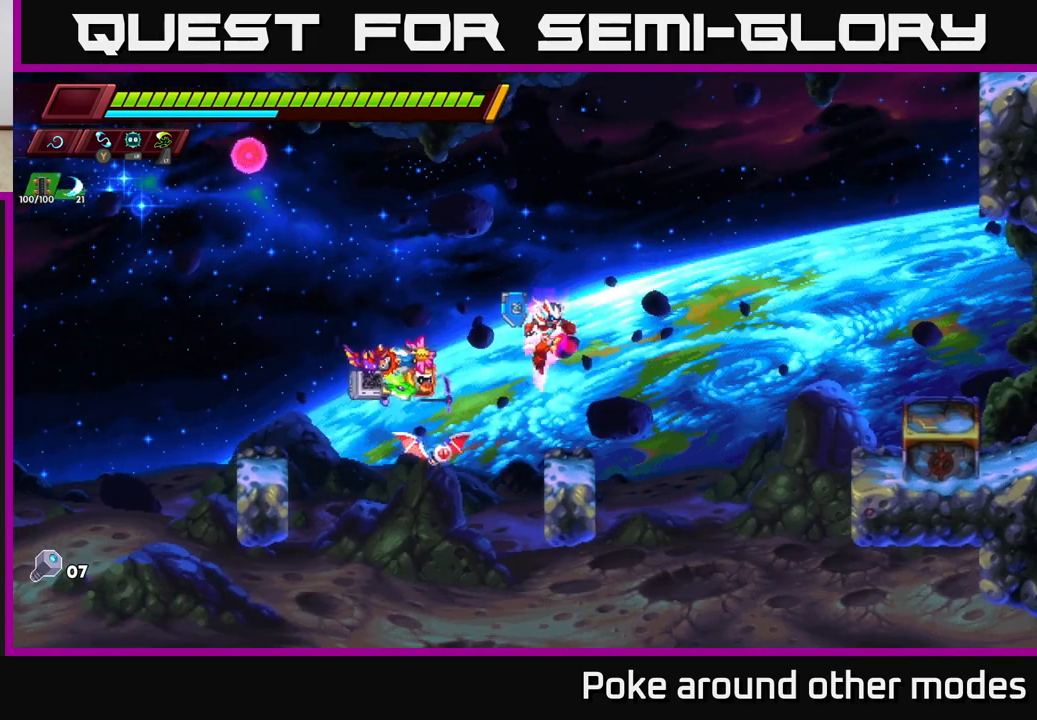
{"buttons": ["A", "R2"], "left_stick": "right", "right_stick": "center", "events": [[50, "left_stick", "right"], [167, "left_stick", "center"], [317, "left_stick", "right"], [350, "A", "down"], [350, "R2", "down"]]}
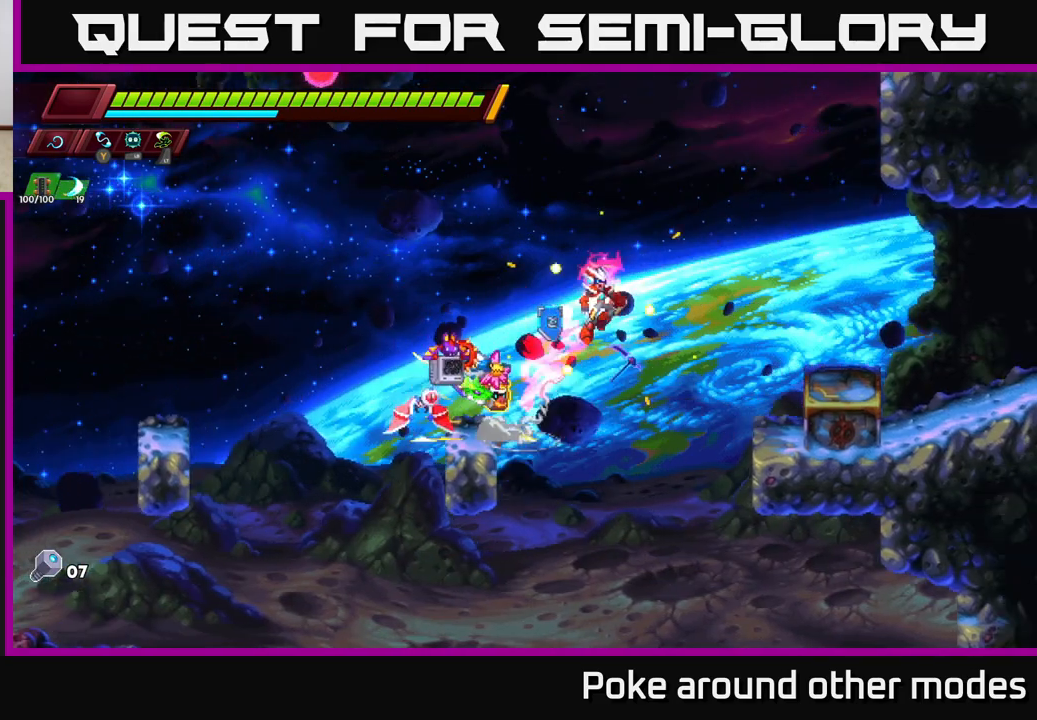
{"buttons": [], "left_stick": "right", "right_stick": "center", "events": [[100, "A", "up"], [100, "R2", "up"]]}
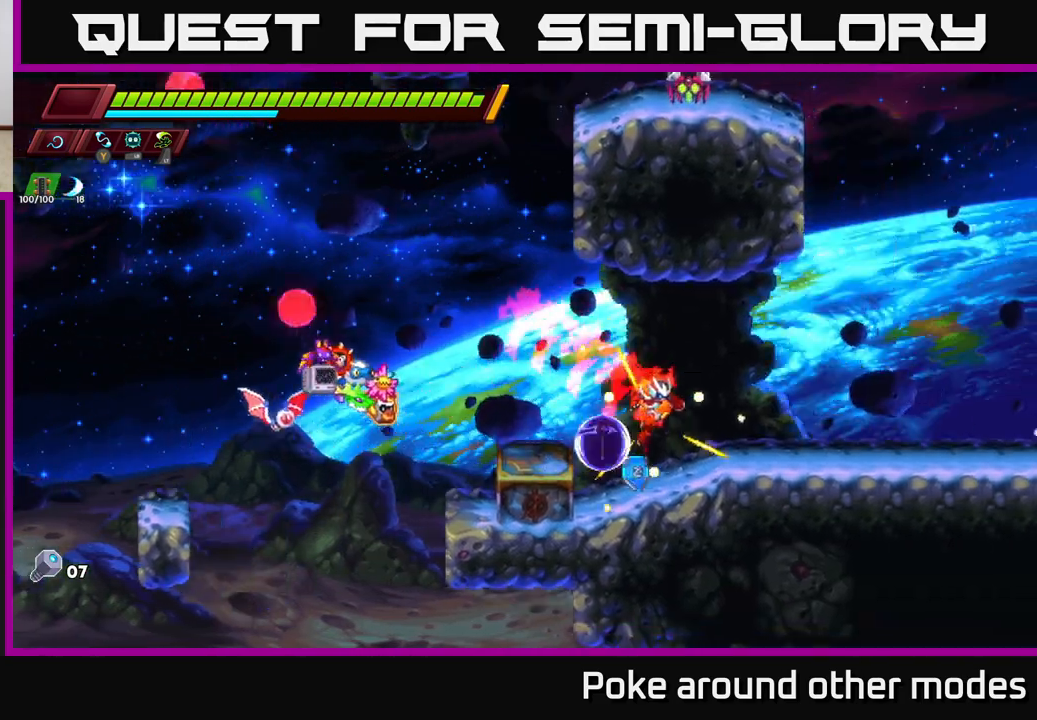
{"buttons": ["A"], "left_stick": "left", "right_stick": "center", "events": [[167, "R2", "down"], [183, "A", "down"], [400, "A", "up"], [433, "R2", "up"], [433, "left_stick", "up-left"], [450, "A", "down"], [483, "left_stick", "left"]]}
┄┄┄┄┄┄┄┄┄┄┄┄┄┄┄┄┄┄┄┄
§ Instructions to follow:
Look through the material above and pick out each line holding the word "down".

§ Response to the task:
{"buttons": ["A", "R2"], "left_stick": "right", "right_stick": "center", "events": [[50, "left_stick", "right"], [167, "left_stick", "center"], [317, "left_stick", "right"], [350, "A", "down"], [350, "R2", "down"]]}
{"buttons": ["A"], "left_stick": "left", "right_stick": "center", "events": [[167, "R2", "down"], [183, "A", "down"], [400, "A", "up"], [433, "R2", "up"], [433, "left_stick", "up-left"], [450, "A", "down"], [483, "left_stick", "left"]]}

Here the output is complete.